The most common CV/Resume format is MS Word. Despite being easy for humans to read and understand, is quite difficult for a computer to interpret.
The task of extracting data and interpreting meaning is a surprisingly difficult task for a computer to do because:
- Language is infinitely varied. There are hundreds of ways to write down a date, for example, and countless ways to write what you did in your last job. A resume parsing tool captures all these different ways of writing the same thing through complex rules and statistical algorithms.
- Language is ambiguous. The same word or phrase can mean different things in different contexts.
• “MD” can mean a variety of things: “Medical Doctor,” If you are in the UK, you may immediately think of “Managing Director,” or if you’re more familiar with the Mid-Atlantic region in the U.S, “Maryland” may spring to mind.
• A 4-digit number can be part of a telephone number, a home address, part of a social security number, a Swiss zip code, a year or a version of a software package.
• The term “Project Manager” may indicate that the writer was indeed a project manager, but it is quite different if it is in a different context, like “I used to report to the Project Manager”.

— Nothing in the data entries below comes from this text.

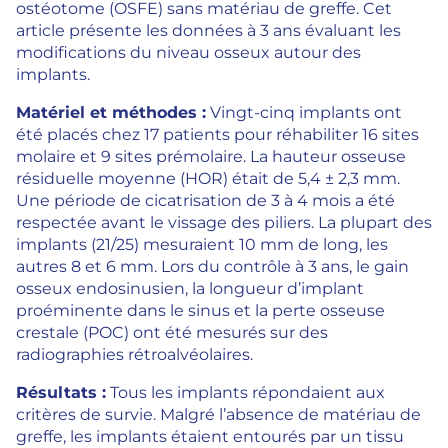
ostéotome (OSFE) sans matériau de greffe. Cet
article présente les données à 3 ans évaluant les
modifications du niveau osseux autour des
implants.
Matériel et méthodes :
Vingt-cinq implants ont
été placés chez 17 patients pour réhabiliter 16 sites
molaire et 9 sites prémolaire. La hauteur osseuse
résiduelle moyenne (HOR) était de 5,4 ± 2,3 mm.
Une période de cicatrisation de 3 à 4 mois a été
respectée avant le vissage des piliers. La plupart des
implants (21/25) mesuraient 10 mm de long, les
autres 8 et 6 mm. Lors du contrôle à 3 ans, le gain
osseux endosinusien, la longueur d’implant
proéminente dans le sinus et la perte osseuse
crestale (POC) ont été mesurés sur des
radiographies rétroalvéolaires.
Résultats :
Tous les implants répondaient aux
critères de survie. Malgré l’absence de matériau de
greffe, les implants étaient entourés par un tissu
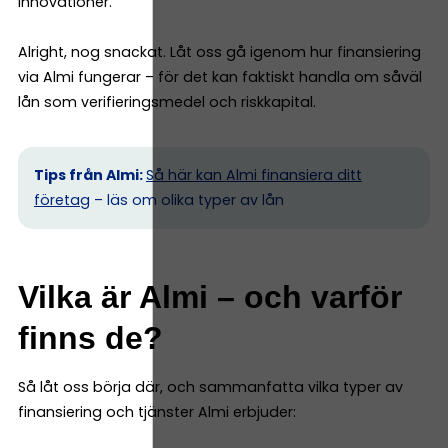
innovationer.
Alright, nog snackat. Låt oss gå igenom hur finansiering
via Almi fungerar – för det kan faktiskt handla om såväl
lån som verifieringsmedel och riskkapital.
Tips från Almi:
Så här kan Almi finansiera ditt
företag
– läs om olika typer av lån
Vilka är Almi – och varför
finns de?
Så låt oss börja där, och sammanfatta vilka typer av
finansiering och tjänster Almi erbjuder:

The only way CV parsing software can resolve these ambiguities is by understanding and analyzing the context in which they are used. A good CV parser uses complex rules and statistical algorithms to be “Intelligent.”
We used a combination of Keyword based parser, Statistical parser and Grammar based parser.
- Convert the CV file from common file types like DOC, DOCX, PDF into plain text format. At this point we also extract the photos inside the document if there is any.
- The next process is passing the text data into our various parser.
- Inside the parsers, data will undergo many transformations and sectioning. Also language detection is done from here.
- The last part is wrapping the result in json and then is passed as output.